United States ranks 6th in the world in terms of web performance
Google has been gathering latency data from site speed reports in Google Analytics which suggest the United States ranks 6th in the world in terms of current web performance. Japan comes in first followed by Sweden, Canada, UK, and Germany.
The data also indicates that mobile performance speeds for most sites are about 1.5x slower than the desktop experience, despite new Smartphone optimization strategies by a number of SMBs.
Google also said that new web timing standards are allowing it more accurately collect data relating to page speed.
“User latency is an important quality benchmark for Web Applications. While JavaScript-based mechanisms, such as the one described in [JSMEASURE], can provide comprehensive instrumentation for user latency measurements within an application, in many cases, they are unable to provide a complete end-to-end latency picture,” said W3.org, the governing body in charge of web standards.
To address previous measurement limitations the body has introduced performance-timing interfaces.
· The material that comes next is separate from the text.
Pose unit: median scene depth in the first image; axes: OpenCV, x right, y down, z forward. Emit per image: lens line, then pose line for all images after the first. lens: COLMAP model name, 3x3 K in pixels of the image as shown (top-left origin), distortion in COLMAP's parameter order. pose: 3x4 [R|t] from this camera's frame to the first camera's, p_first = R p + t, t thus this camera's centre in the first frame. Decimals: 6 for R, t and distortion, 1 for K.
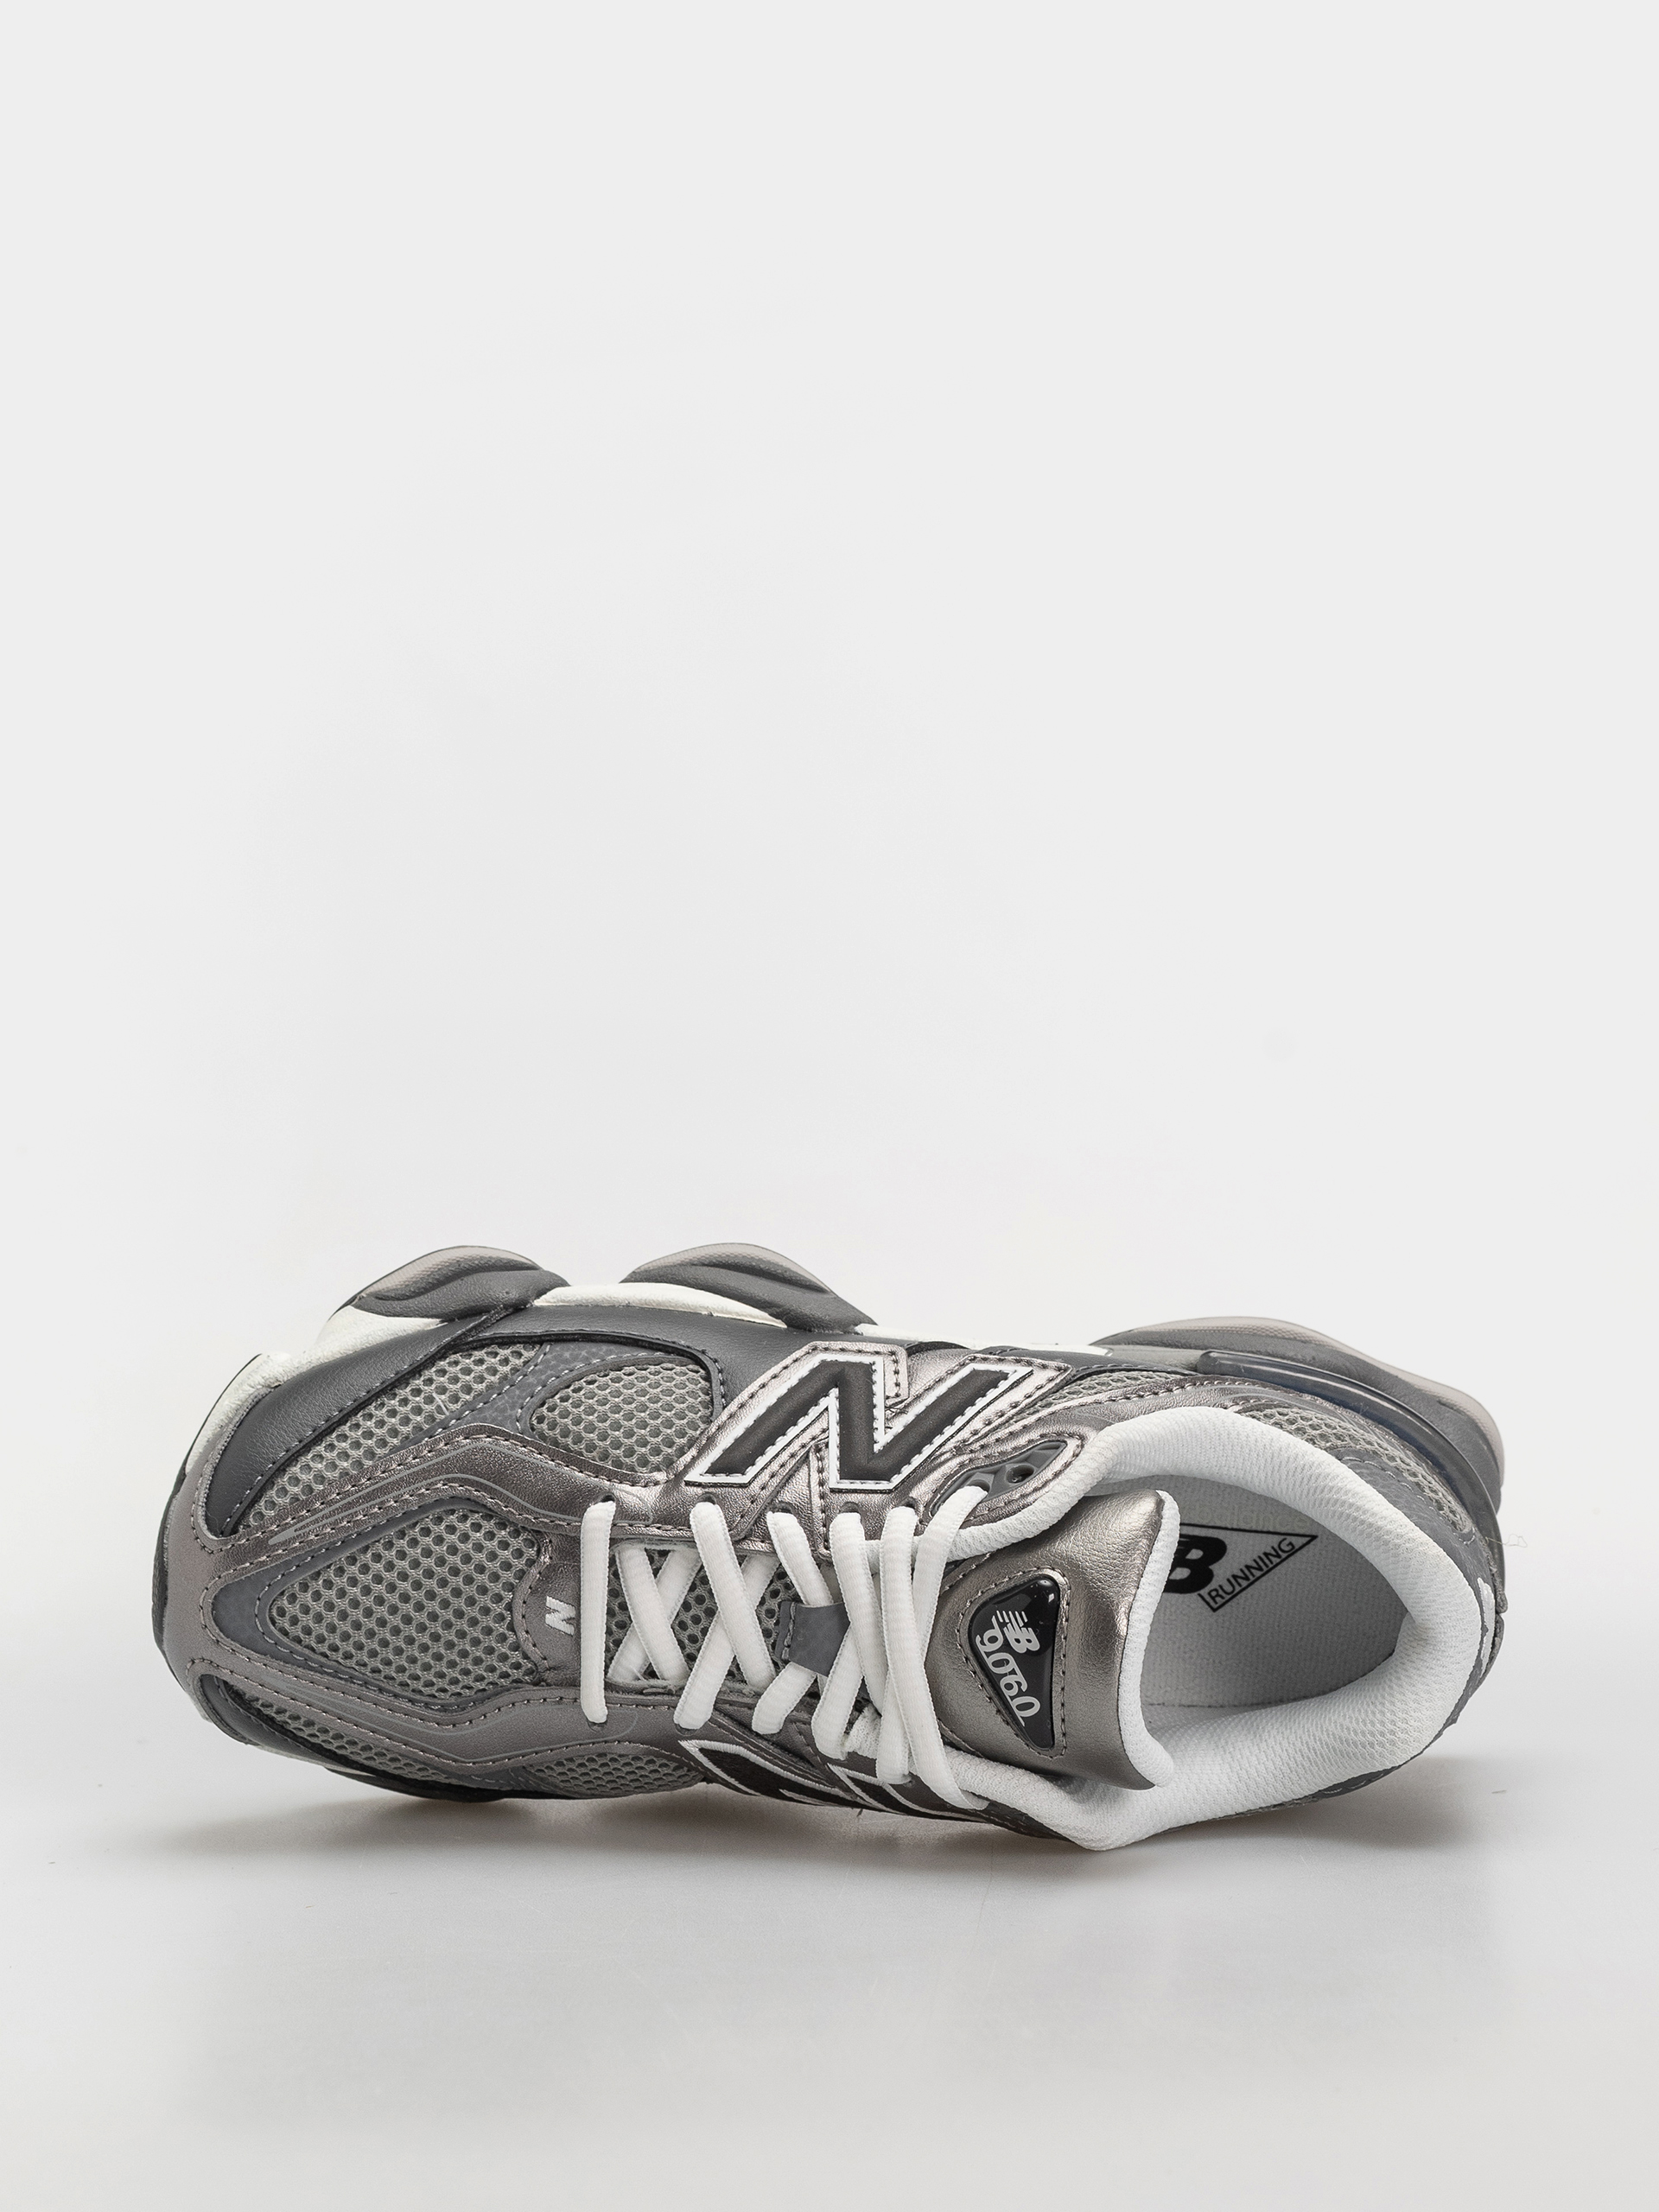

“This interface allows JavaScript mechanisms to provide complete client-side latency measurements within applications. With the proposed interface, the previous example can be modified to measure a user’s perceived page load time.”
Google has for some time been dropping serious hints that a slow loading page may well be affecting your search engine rankings, negatively. Interestingly, it appears the automotive, beauty and health industries are leading the way in performance load times; entertainment, real estate and news round out the bottom three.
Your website speed depends largely on the hosting provider you select to drive your online presence and your ability to craft compact, slim, code libraries which are typically found in content management systems like WordPress and Joomla.